Stored data:
Segment Open

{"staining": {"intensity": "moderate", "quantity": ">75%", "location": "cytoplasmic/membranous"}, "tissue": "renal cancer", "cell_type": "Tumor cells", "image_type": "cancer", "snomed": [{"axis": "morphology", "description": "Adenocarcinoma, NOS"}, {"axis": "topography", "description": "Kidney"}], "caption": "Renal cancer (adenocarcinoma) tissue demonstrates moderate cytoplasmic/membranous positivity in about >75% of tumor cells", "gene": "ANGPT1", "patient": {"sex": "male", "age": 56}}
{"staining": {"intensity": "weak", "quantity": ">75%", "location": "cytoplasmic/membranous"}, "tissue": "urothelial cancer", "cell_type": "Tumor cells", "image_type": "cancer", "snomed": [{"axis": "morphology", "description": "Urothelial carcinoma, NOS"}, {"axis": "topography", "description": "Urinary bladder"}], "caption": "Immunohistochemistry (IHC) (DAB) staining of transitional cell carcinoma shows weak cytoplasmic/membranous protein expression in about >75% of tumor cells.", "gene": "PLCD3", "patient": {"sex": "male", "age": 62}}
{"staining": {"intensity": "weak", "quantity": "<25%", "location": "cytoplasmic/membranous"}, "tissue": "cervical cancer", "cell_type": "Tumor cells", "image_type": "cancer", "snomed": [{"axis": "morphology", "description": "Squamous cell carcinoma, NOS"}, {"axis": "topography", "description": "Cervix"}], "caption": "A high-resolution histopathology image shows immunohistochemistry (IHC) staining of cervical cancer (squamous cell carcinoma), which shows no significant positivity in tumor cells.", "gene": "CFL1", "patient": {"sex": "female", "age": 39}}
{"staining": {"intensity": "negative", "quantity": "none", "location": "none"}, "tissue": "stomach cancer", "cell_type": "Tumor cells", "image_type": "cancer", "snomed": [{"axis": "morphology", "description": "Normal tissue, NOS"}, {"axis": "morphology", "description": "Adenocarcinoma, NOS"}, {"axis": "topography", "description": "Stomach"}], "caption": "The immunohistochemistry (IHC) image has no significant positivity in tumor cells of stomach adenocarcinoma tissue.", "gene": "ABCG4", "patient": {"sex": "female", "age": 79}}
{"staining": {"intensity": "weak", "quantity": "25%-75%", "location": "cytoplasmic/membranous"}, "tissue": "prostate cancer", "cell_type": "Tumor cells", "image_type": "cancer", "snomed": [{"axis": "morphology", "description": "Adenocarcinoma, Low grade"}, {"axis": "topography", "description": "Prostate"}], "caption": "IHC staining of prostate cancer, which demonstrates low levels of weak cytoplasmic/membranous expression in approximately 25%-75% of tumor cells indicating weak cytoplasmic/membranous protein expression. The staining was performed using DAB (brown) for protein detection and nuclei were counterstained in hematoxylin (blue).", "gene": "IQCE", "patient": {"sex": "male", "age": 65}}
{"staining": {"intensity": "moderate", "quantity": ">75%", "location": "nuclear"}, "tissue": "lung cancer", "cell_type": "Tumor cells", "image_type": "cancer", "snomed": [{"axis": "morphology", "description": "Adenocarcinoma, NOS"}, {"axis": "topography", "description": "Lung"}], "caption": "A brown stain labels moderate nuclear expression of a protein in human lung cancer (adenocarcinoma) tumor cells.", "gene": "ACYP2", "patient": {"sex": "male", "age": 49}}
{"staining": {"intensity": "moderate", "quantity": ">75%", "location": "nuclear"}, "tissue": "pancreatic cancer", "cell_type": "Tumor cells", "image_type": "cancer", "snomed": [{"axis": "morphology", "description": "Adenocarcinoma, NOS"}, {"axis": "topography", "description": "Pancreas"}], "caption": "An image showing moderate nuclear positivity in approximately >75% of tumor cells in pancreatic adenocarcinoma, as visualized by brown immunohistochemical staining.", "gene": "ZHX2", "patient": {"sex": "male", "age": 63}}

Segment Closed

◆ YOUR ASSIGNMENT: Please reproduce the lines from the line with "(IHC) (DAB) staining" to the line with "high-resolution histopathology image", both ends included, exactly as they appear above.

◆ OUTPUT OF THE EXERCISE:
{"staining": {"intensity": "weak", "quantity": ">75%", "location": "cytoplasmic/membranous"}, "tissue": "urothelial cancer", "cell_type": "Tumor cells", "image_type": "cancer", "snomed": [{"axis": "morphology", "description": "Urothelial carcinoma, NOS"}, {"axis": "topography", "description": "Urinary bladder"}], "caption": "Immunohistochemistry (IHC) (DAB) staining of transitional cell carcinoma shows weak cytoplasmic/membranous protein expression in about >75% of tumor cells.", "gene": "PLCD3", "patient": {"sex": "male", "age": 62}}
{"staining": {"intensity": "weak", "quantity": "<25%", "location": "cytoplasmic/membranous"}, "tissue": "cervical cancer", "cell_type": "Tumor cells", "image_type": "cancer", "snomed": [{"axis": "morphology", "description": "Squamous cell carcinoma, NOS"}, {"axis": "topography", "description": "Cervix"}], "caption": "A high-resolution histopathology image shows immunohistochemistry (IHC) staining of cervical cancer (squamous cell carcinoma), which shows no significant positivity in tumor cells.", "gene": "CFL1", "patient": {"sex": "female", "age": 39}}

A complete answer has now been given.